Saturday, February 26, 2011

Poem #11: To Cervix

Because I know so many women who have experienced miscarriages and ectopic pregnancies, I felt very anxious during the first trimester of my pregnancy. When the second trimester began, I was so relieved because, at that point, the risk of miscarriage is reduced significantly. I felt like I was "out of the woods." Unfortunately, in all my reading and research I somehow missed the short paragraph in the index of my pregnancy book about Incompetent Cervix. This condition is uncommon, but can occur during the fourth or fifth month of pregnancy. In my case, the doctors believe this is what happened.

In dwelling on this diagnosis, I was reminded of The Cradle Will Fall, a mystery novel by Mary Higgins Clark. If I remember correctly from the novel, women unable to conceive are referred to as "broken cradles." This description has stuck with me as evidenced in my last post. Of course, the title for Clark's novel is an allusion to the well-known nursery rhyme "Rock-a-bye Baby" and those lyrics serve as the main inspiration for my poem. However, I felt I should give due credit to Mary Higgins Clark because without her novel, I would never have thought of "Rock-a-bye Baby" in the context of infertility and child-bearing.

After I came home from the hospital, the first line of this poem was a frequent refrain in my mind and, eventually, I sat down to compose this short rhyme that includes my daughter's middle name.
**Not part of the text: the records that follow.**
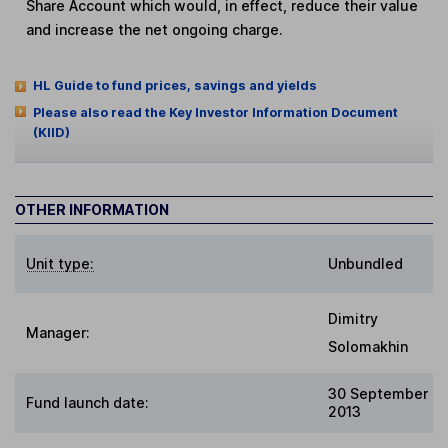
Share Account which would, in effect, reduce their value
and increase the net ongoing charge.
HL Guide to fund prices, savings and yields
Please also read the Key Investor Information Document
(KIID)
OTHER INFORMATION
Unit type:
Unbundled
Dimitry
Manager:
Solomakhin
30 September
Fund launch date:
2013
Saturday, February 19, 2011

Poem #10: White Tulip

An interesting thing about delivery, at least for me, is that I couldn't see what was going on. During the whole ordeal, I only saw one thing and that image is forever burned in my memory. I have tried to describe it delicately in the poem. The metaphor of the white tulip most likely occurred to me after Memorial Day when I placed white tulips on my daughter's grave. In this poem, I also allude to Shakespeare's Sonnet 18 when I refer to her as "a darling bud."

Friday, February 11, 2011

Poem #9: The Last Door on the Left

Whereas my last post dealt with hope and looking forward to being a mother, this poem is about watching those hopes vanish. I don't want to go into all of the details, but at week 21 of my pregnancy--one week after finding out that we were having a girl--I was told by my doctor to go immediately to the hospital. At that point, we knew something was seriously wrong. I will never forget the walk down the labor hall toward my hospital room--the last door on the left. I'm not sure if the door actually had the fallen leaf and teardrop symbol on it or not, but I know that the folder they gave us when we left the hospital did.

Thursday, February 3, 2011

Poem #8: Next Year at Baldwin Farm

Computer problems have prevented me from posting sooner, but finally here is the next poem in the chapbook. Of all the poems, there are only three that mention or allude to actually being pregnant. This is the last of those three before the poems that deal with the loss.

The idea for this poem came when we visited Baldwin Farm toward the end of October 2009. It was an absolutely beautiful day. There had been sufficient rain that summer and early fall so the grass was lush and green. It was a perfect contrast to the bright orange pumpkins that dotted the hills. The sky was clear and blue. (I took a lot of pictures and I wanted to include some of them in this post, but unfortunately, I can't because of the aforementioned computer issues.) While we were there, we saw several couples taking pictures of their babies in the pumpkin patch. At the time it made me kind of sad, but I remember thinking, "maybe next year that will be me." I didn't know it at the time, but I was actually already pregnant. When I found out a couple weeks later, it made me so happy to think that next year I would be one of those parents.

I really wanted this poem to express how much I was looking forward to being a mother. This is really a first draft and I think it falls a little short of this goal. However, I have already started working on a revision that will be much better.